= Rock Pool (Newcastle) =

Outdoor swimming pool in Northern Ireland

The Rock Pool is an open air, sea pool located in Newcastle, County Down, Northern Ireland. It was opened in 1933 and is the last of its kind still in operation in Ireland. The pool is owned and operated by Newry, Mourne and Down District Council (Down District Council prior to the local government reform which came into effect on 1 April 2015).

==History==
The idea of an outdoor pool in Newcastle was first proposed in 1926 but was rejected by the Newcastle Urban District Council ratepayers because of the high cost of £8,500. However plans for a pool at a cost of £4,000 were approved in 1931, despite strong opposition. In February 1932, construction began at Blackrock and the pool was officially opened on 10 June 1933 by the Council Chairman J.P. Hastings and Lady Elizabeth Annesley.

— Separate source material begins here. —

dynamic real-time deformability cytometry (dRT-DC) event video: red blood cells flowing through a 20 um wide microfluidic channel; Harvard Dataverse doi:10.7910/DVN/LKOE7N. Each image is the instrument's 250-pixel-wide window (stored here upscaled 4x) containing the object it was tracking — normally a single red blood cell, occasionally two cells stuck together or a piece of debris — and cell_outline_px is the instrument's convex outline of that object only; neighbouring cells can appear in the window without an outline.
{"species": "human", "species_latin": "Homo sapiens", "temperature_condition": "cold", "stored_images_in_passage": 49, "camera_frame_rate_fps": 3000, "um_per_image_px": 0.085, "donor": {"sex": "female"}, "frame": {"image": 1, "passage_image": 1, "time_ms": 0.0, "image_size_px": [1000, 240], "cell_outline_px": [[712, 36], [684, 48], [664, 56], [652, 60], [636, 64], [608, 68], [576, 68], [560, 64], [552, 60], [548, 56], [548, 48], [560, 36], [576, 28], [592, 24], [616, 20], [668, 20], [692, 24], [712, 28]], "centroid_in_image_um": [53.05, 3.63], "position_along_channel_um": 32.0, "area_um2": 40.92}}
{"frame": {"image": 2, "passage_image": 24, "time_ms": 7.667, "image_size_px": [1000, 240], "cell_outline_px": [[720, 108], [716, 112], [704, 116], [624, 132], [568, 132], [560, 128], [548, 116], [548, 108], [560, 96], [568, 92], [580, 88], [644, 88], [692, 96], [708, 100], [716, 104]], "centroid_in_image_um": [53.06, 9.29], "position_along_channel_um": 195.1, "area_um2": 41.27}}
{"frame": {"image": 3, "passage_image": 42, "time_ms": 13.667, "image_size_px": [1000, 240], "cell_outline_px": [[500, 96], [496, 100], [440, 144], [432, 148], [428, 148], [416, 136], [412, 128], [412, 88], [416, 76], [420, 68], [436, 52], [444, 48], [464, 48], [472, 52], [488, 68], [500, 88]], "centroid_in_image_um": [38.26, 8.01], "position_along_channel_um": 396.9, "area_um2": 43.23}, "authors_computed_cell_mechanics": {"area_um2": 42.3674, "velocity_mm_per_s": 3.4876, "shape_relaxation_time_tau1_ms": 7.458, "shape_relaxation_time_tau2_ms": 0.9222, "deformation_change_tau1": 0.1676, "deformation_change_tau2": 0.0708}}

The pool originally had diving boards and a chute. It also hosted annual galas, diving displays and water polo matches. The high diving board and the chute were removed in 1980. Around this time the pool started to focus more on life saving. This helped to increase the number of visitors that had been declining since the 1950s due to the increased popularity of indoor pools and package holidays. The annual gala also changed around this time to include the "Cross the Bay Swim", later known as The Harbour Swim.

==Closure==
The Rock Pool has been threatened with closure on multiple occasions. In February 2015 approximately 2000 people successfully campaigned to stop the council from closing it due to budget cuts. Newry, Mourne and Down District Council stated that its closure would save £45,000 annually.
The pool has been temporarily closed in the past due to poor water quality.